Structure-function studies on 5′ nucleases

The 5′ nucleases are members of the Flap endonucleases (FENs) family of structure-specific DNA-processing metalloenzymes. They fulfil essential functions DNA replication and repair. Genome integrity relies on their inherent 5′ to 3′ exonuclease and 5′ flap endonuclease activities. A variety of bifurcated nucleic acids can be processed in vitro, hence these enzymes have become important component of many molecular biology techniques.

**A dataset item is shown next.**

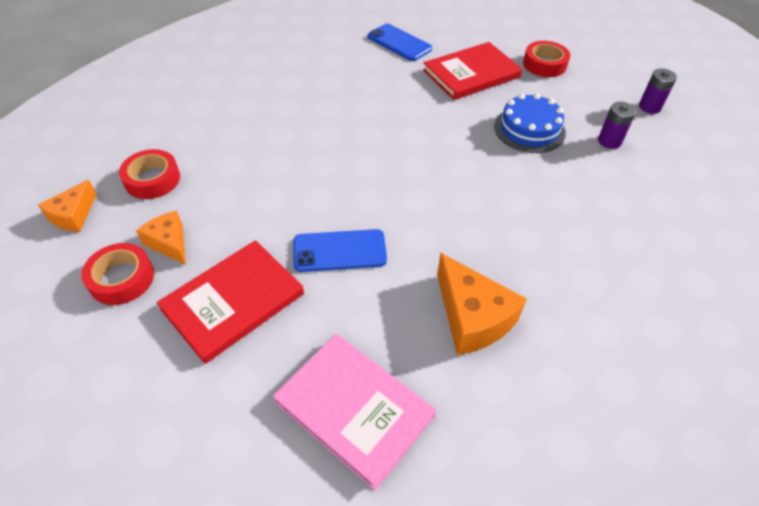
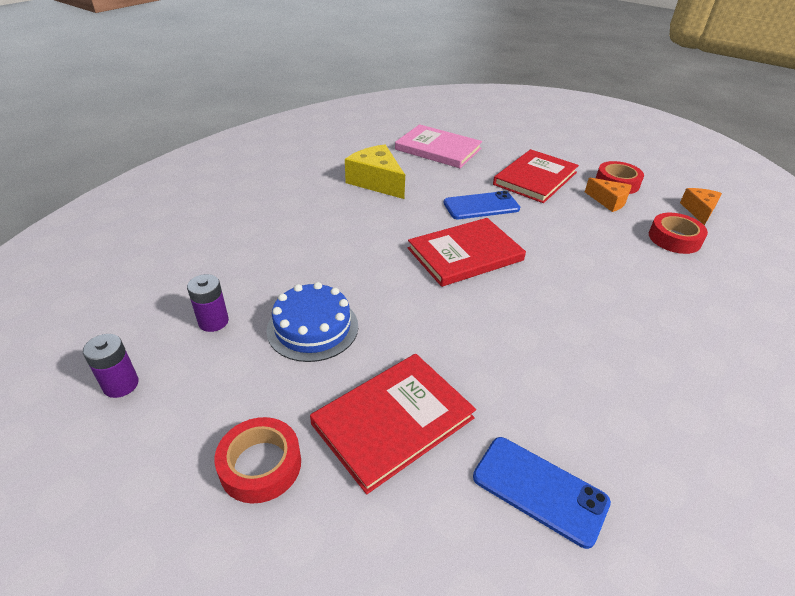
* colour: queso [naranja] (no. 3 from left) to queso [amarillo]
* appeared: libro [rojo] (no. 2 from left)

Catalytic parameters for the T7 gene product 6 exonuclease (T7 gp6), a FEN family member, were determined for various substrates using a fluorescent real-time assay. Binding affinity was determined by electrophoretic mobility shift assay. In attempts to modulate relative and absolute levels of endonuclease and exonuclease activity, the impact of buffer composition and site-directed mutagenesis of residues in and around the active site was explored. The effect on catalytic activity and DNA binding affinity of mutations in the T7 gp6 active-site was studied. Three mutations retained DNA binding affinity comparable to the wild-type enzyme. Two of which were catalytically inert (Asp160Lys, Asp162Lys) whilst the third (Asp202Lys) exhibited severely reduced nuclease activity. Mutation in the potassium ion-binding helix-3-turn-helix motif (Ile200Arg) increases the specificity constant (kcat/KM) compared to wild-type for all substrates tested by at least 2-fold. Additionally, T7 gp6 Ile200Arg exhibited enhanced binding affinity for single-flap substrate but not a nicked (exonuclease) substrate, compared to wild type, suggesting the helix-3-turn helix motif contributes to differential modulation of endonuclease and exonuclease activity.

Attempts to determine the structure of T7 gp6 failed. However, a high-resolution structure (1.44 Å) of T5FEN active-site mutant Asp155Lys and two structures of Taq polymerase FEN domain with DNA were solved (1.82 –2.18 Å). The latter represent novel structural insights into how this important enzyme interacts with DNA.